Tuesday, June 15, 2010

Please don't call me a Saint

About 8 years ago John and I decided to apply for a Foster Care License. It took us a while to fill out the paper work, because it seemed a little intimidating at first. Then we had our background check and home study and all that stuff. If I remember correctly, we were notified that we passed everything and would soon be getting our license in the mail, then, BAM! I was in a car wreck and ended up in the hospital for a week then in a hospital bed in my living room for 8 weeks. The week I got home from the hospital we received our license in the mail. I remember thinking, "Wow! We waited for this and now we can't do it for who-knows-how-long." I think I forgot about it after that because my next few months were filled with healing, therapy, surgeries, etc. My mother came to live with us for a time, I went back to work substitute teaching. and prepared for summer to hit. One day...
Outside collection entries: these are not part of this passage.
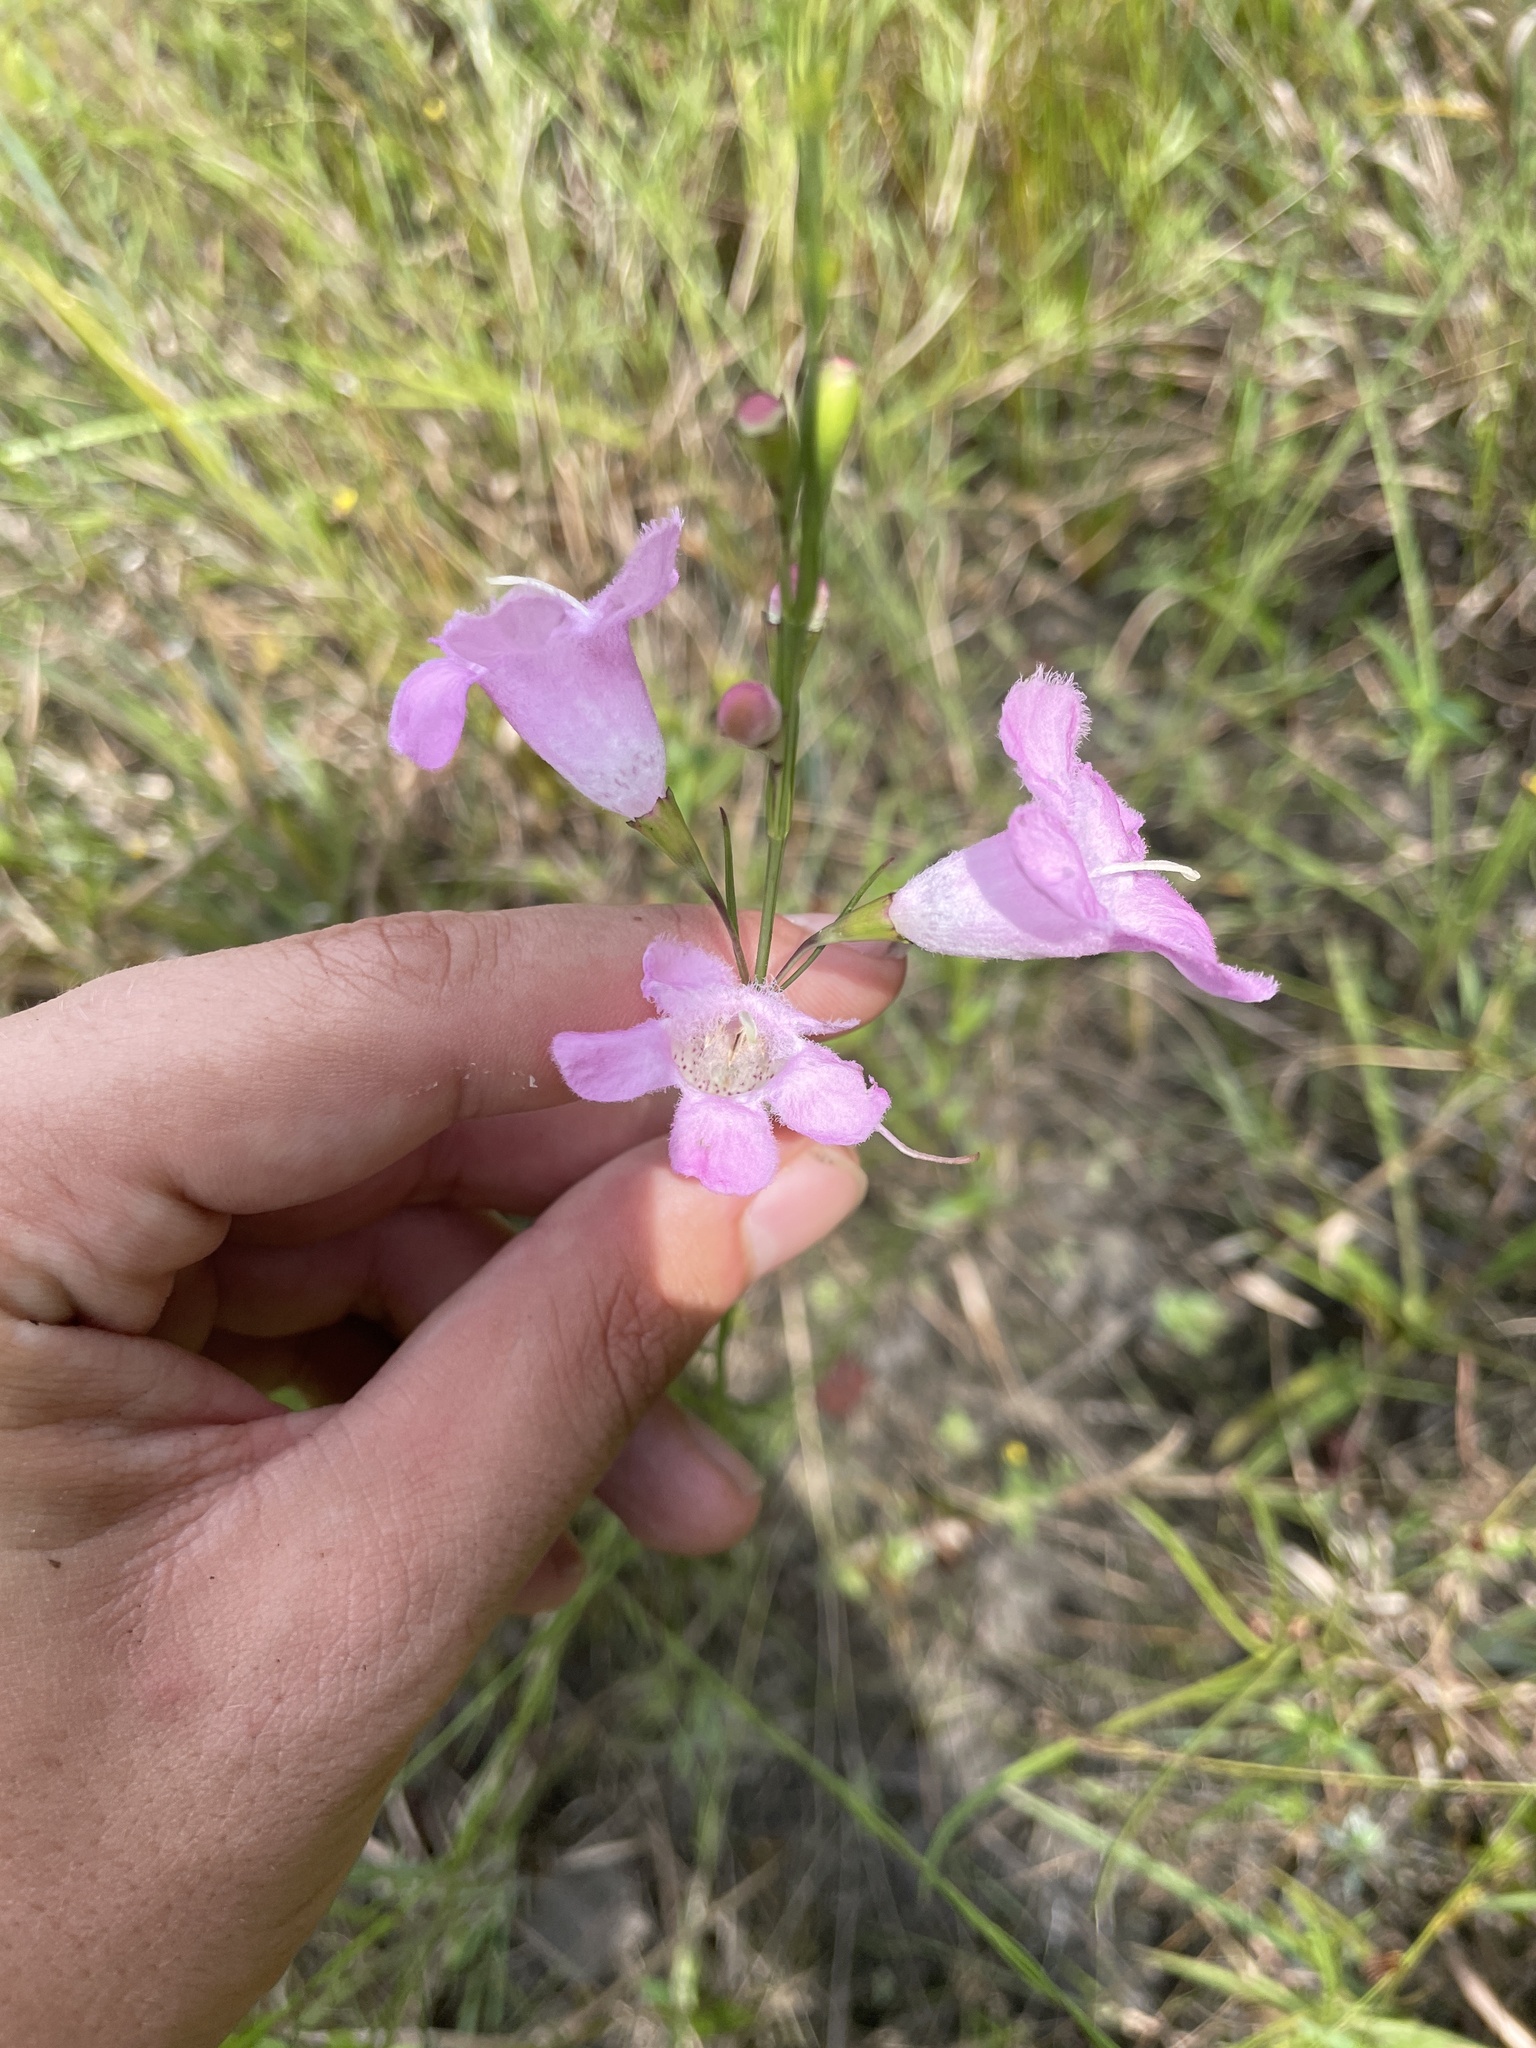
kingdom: Plantae
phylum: Tracheophyta
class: Magnoliopsida
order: Lamiales
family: Orobanchaceae
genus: Agalinis
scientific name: Agalinis linifolia
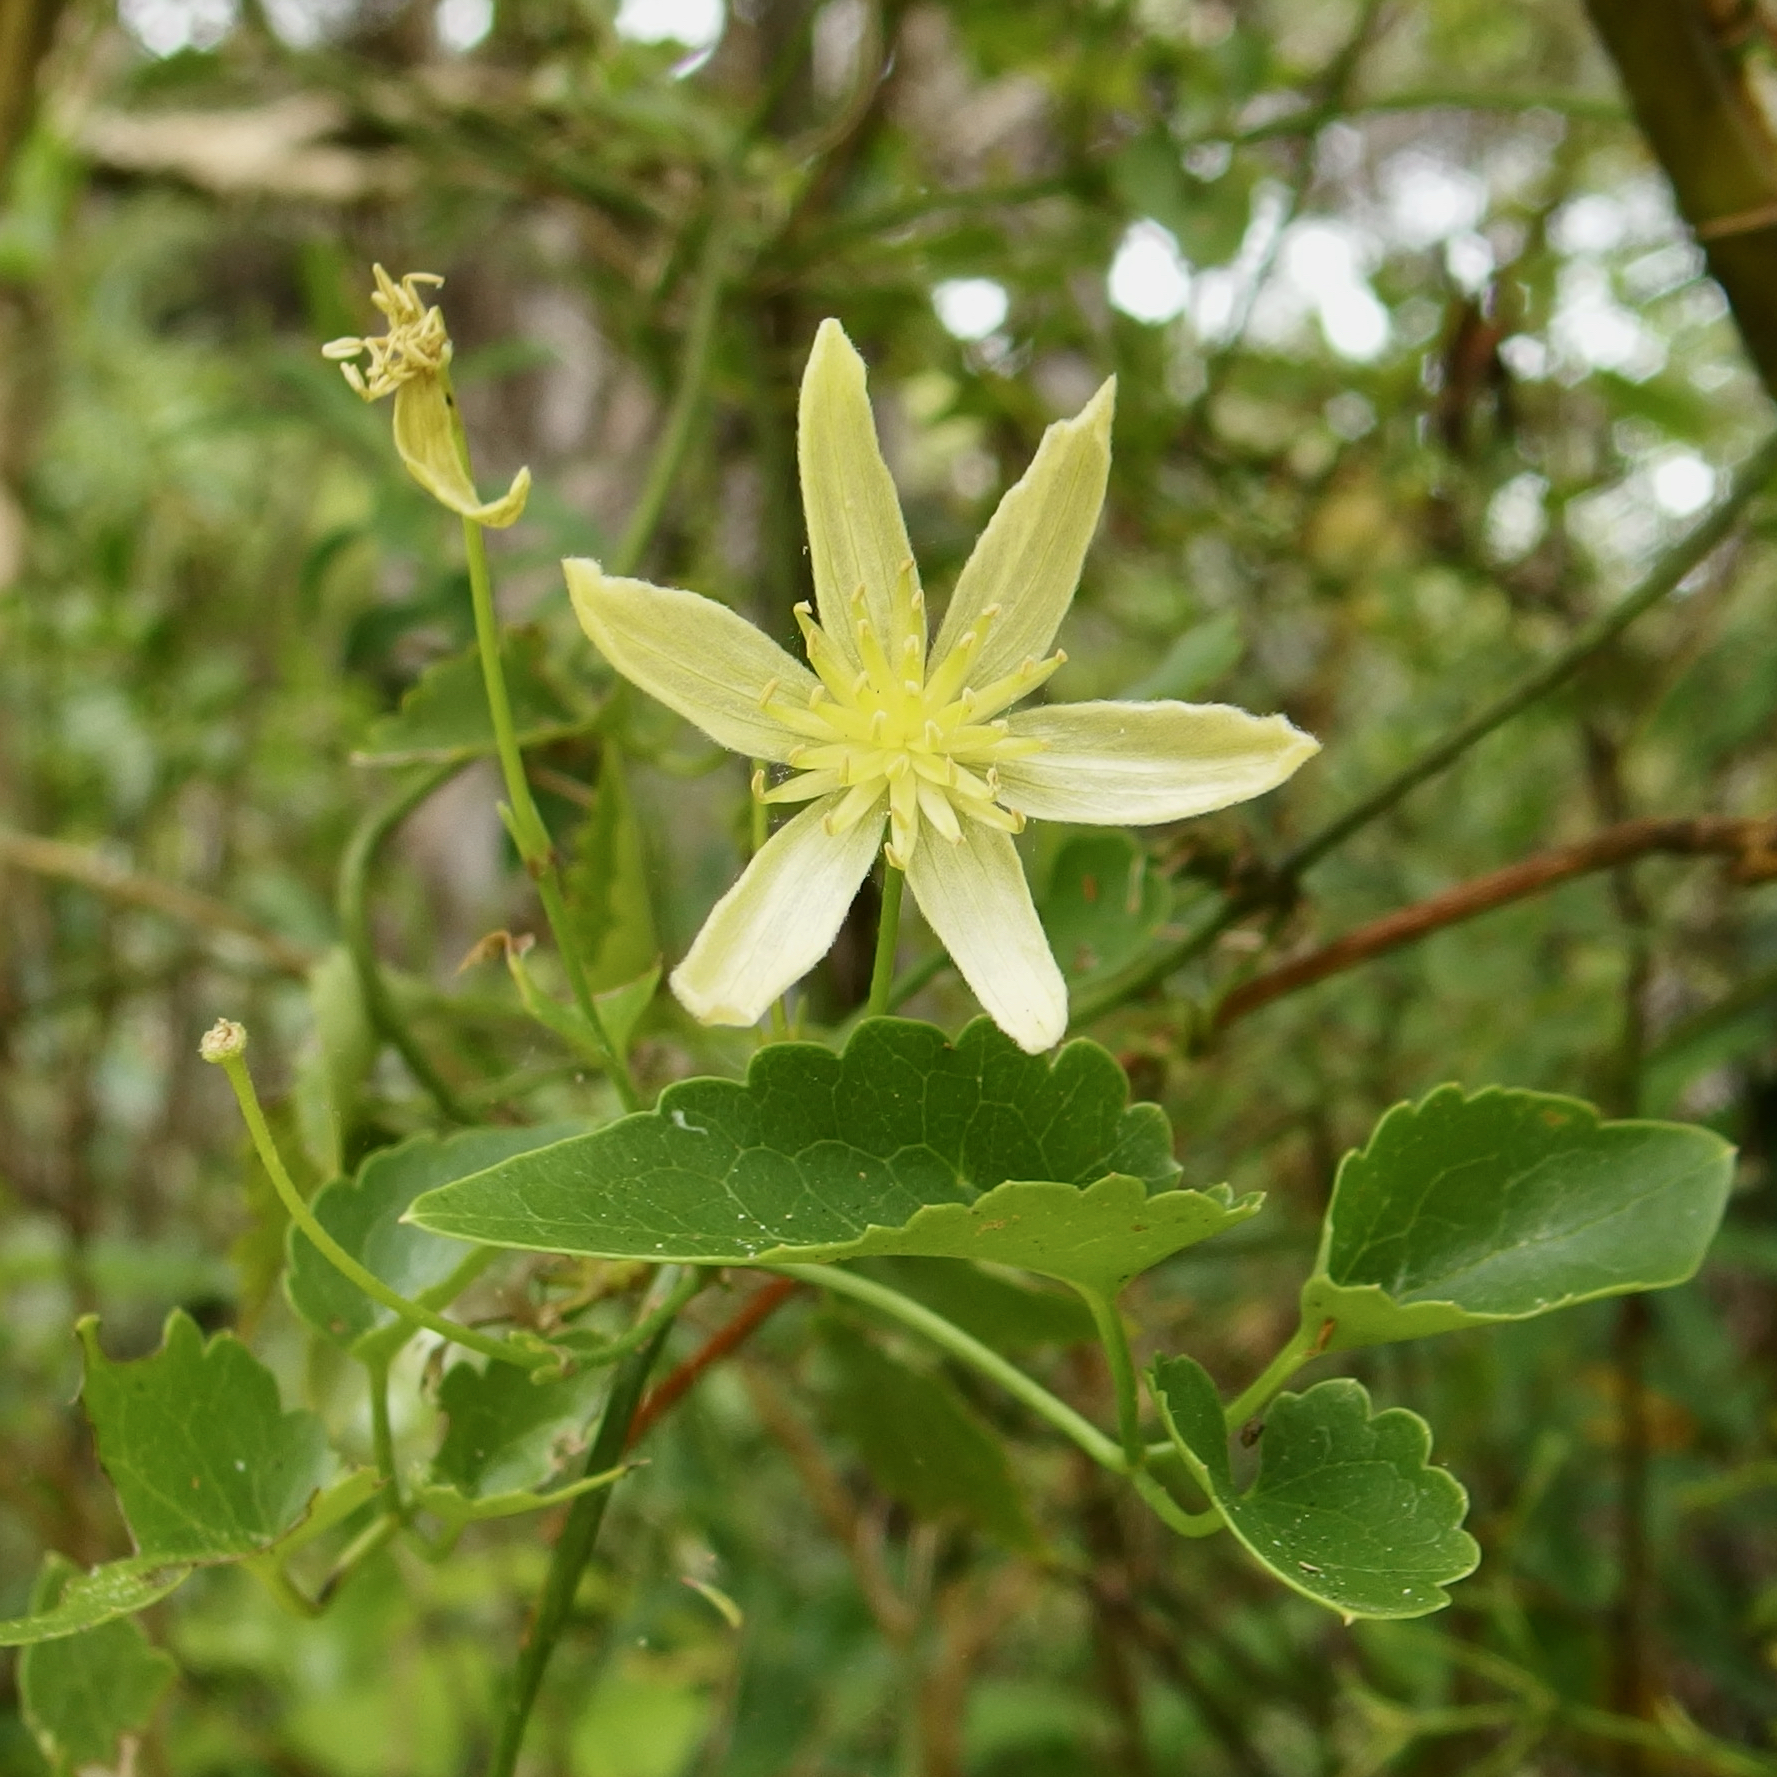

I answered the phone. Caller ID said, "Idaho State Government." CRAP! What did we do? It was a service coordinator for Children & Family Services telling me they were taking a 2 week old infant into care and would we be interested in taking him? OF COURSE!
Over the next 7 years, to date, we have had 17 foster children. Most of them have been infants, but we had a 3 year old girl and her 8 year old brother, and another brother/sister pair that were 9 and 13. The 13 year old girl was something. She taught us a lot in the 4 days she was with us!
Just last week we got our 17th baby, a little girl. She is the most precious thing!
I love doing foster care. It is very challenging dealing with the family because they can be very hostile at times, but I focus on the fact that we are taking these precious little ones into our home to love them and care for them in the short time they are with us and, hopefully, give them something they can draw on later in life.
Our first little 2 week old baby boy ended up becoming ours forever. We knew when we consented to adopt him that he was a drug and alcohol baby. We would not know for some time, if ever, the problems he might have from it all. As it turns out, he has a seizure disorder, which can be very serious (we almost lost him once--had to Life Flight him to Salt Lake), he is developmentally delayed in many areas, and he was just diagnosed last year with Autism. He is an extreme challenge but everyone who knows him will agree that he is the most loving, friendly little (big--he is over 4 1/2 feet tall and 100 lbs & 7 years old!) boy they know. He loves everyone! And everyone should love him.
Through all this, I get the comment, quite frequently, that I am a saint. NO I am NOT! To me a saint is someone who is right up there next to Heavenly Father and Jesus Christ in perfectness. Not quite perfect but close. I am nowhere near that! I lose my temper frequently, (I even swear more than I should), I do not keep a perfectly clean, organized house, I sometimes have a problem with judging others too harshly, I don't read my scriptures like I should and many, many other things that do not land on the 'Saint' list. I just try my best to be patient, listen to the whisperings of the Holy Spirit to help guide me, and remember how much I love my family and am grateful for all Heavenly Father has given me. Because I have been given much, I, too, must give. This is the way I can give!
So, please, don't call me a Saint, because I am not. I am just a normal person who happens to love what I am doing and knows that it is my calling in life at this time.